At issue is how or even whether the Haitian government and the international donors who met on March 31 in New York and who authorized a Reconstruction Task Force (mostly composed of foreign institutions) understand that Haiti’s earthquake survivors, and all people, have rights to water, food, decent shelter, and education. Indeed, this is the challenge that the privatized, NGO-dominated aid delivery system—undertaken with the near total exclusion of the Haitian state, which has received only about 1% of aid money—poses to hegemonic understandings of human rights. That is, whereas liberal political theory limits the definition of human rights to civil or political rights, usually cast in negative terms about what the state cannot do (i.e., rights against torture, the guarantee of habeas corpus, the right to vote, etc.), social movements and many countries of the Global South demand collective, social rights, cast in positive terms: the rights to education, health care, clean water, access to food, and decent shelter.

It is clear that the conditions of many of the settlements of displaced Haitians violate basic human dignity. And there is, in fact, already a legal framework in place for guaranteeing the social rights of internally displaced people. In 1998, the UN Office for Coordination for Humanitarian Affairs presented its Guiding Principles for Internally Displacement, which member states later ratified in 2005. The principles include rights to “satisfactory conditions of safety, nutrition, health and hygiene”; protection from “rape . . . gender-specific violence, forced prostitution and any form of indecent assault”; and the right to an adequate standard of living, including essential food and potable water, basic shelter and housing, appropriate clothing, and essential medical services and sanitation.

How and when these rights will be assured should be a matter of discussion not just in New York. True grassroots associations have the innovation, the organization, the information, the local respect, and the energy to find solutions. This is the only real, viable alternative to the top-down model of distributing ration cards and creating Astroturf groups to manage limited goods while excluding most residents. Specifically: The system of distribution needs to be overhauled and made more inclusive, the system of cards replaced by consulting with local residents and true grassroots organization; the food distributed should include Haitian-grown produce as much as is possible; decent shelter needs to be built and provided for everyone before they are moved from camps; schooling needs to be provided for everyone, including children living in camps; women need to participate in all aspects of the planning, and women’s gender-specific issues need to be addressed.
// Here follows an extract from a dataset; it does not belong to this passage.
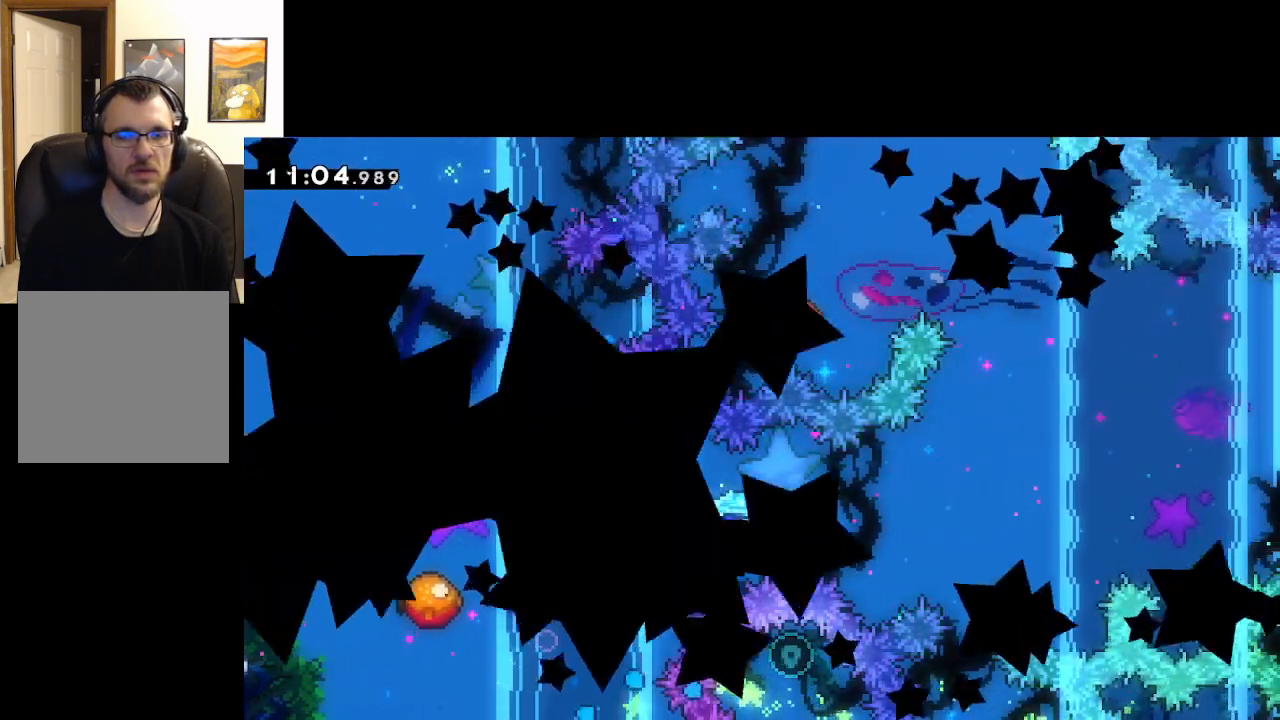
{"buttons": [], "left_stick": "center", "right_stick": "center", "events": [[100, "A", "up"]]}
Then there is the question of redressing the camp dwellers’ many grievances. Since states are traditionally the parties responsible for guaranteeing rights, and there is little precedent in human rights law for demanding accountability from private NGOs, a major challenge remains determining whom the accountable parties are. Who, indeed, can people petition for improved conditions? Celebrities like Sean Penn? NGOs like World Vision International? Donors and international agencies like the International Migration Organization or the U.S. military? What accountability or responsibility do these agencies have for Haitian citizens?
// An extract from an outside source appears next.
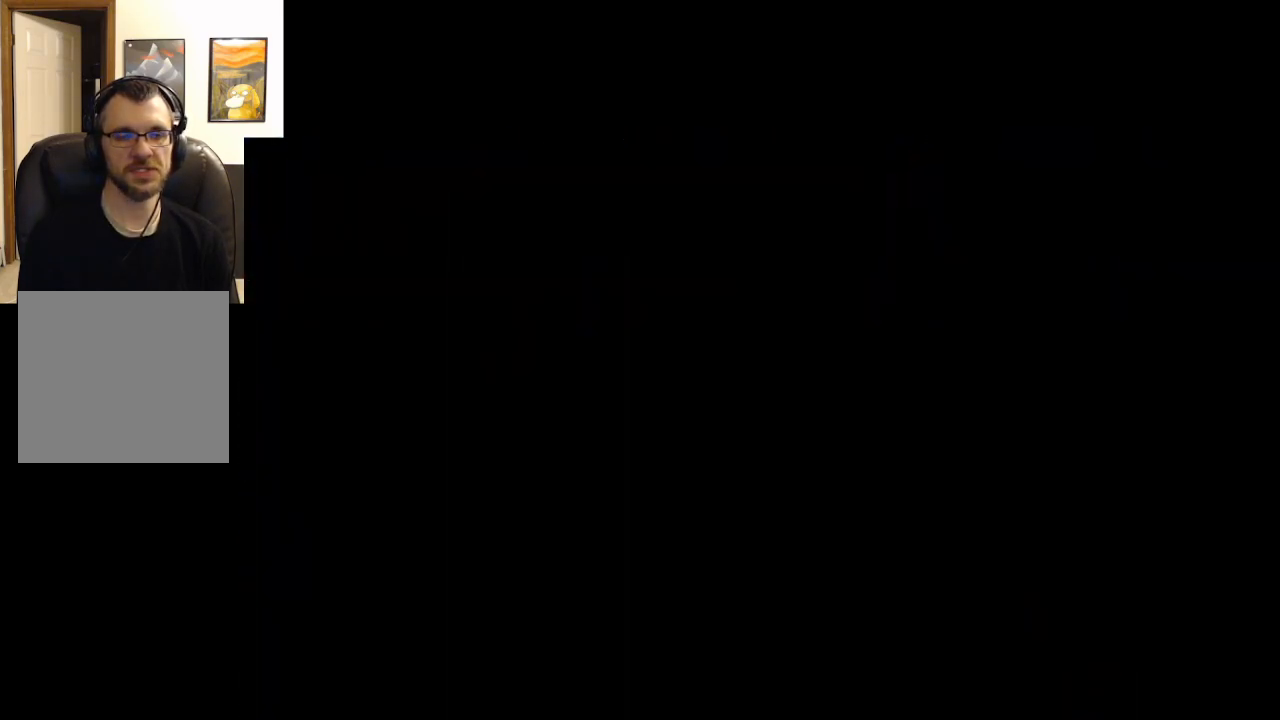
{"buttons": ["A"], "left_stick": "right", "right_stick": "center", "events": [[383, "A", "down"], [433, "left_stick", "right"]]}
A grassroots movement of more than 30 local associations from all over Port-au-Prince has come together to demand permanent, quality shelter from the government. This group has held popular education sessions and large public meetings inside the camps, building a mass base for community mobilization and making demands. Meanwhile, the Haiti Response Coalition ( has brought together about 60 groups in Haiti and overseas offering relief, and set up an on-the-ground network of community organizers. These more horizontal, collective alternatives for grassroots aid delivery will be crucial in the coming months as Haitians continue to fight for their rights.

Mark Schuller is Assistant Professor of African American studies and anthropology at York College, CUNY. He is the co-editor of Capitalizing on Catastrophe: Neoliberal Strategies in Disaster Reconstruction (Alta Mira, 2008) and co-director/co-producer of Poto Mitan: Haitian Women, Pillars of the Global Economy (Documentary Educational Resources, 2009).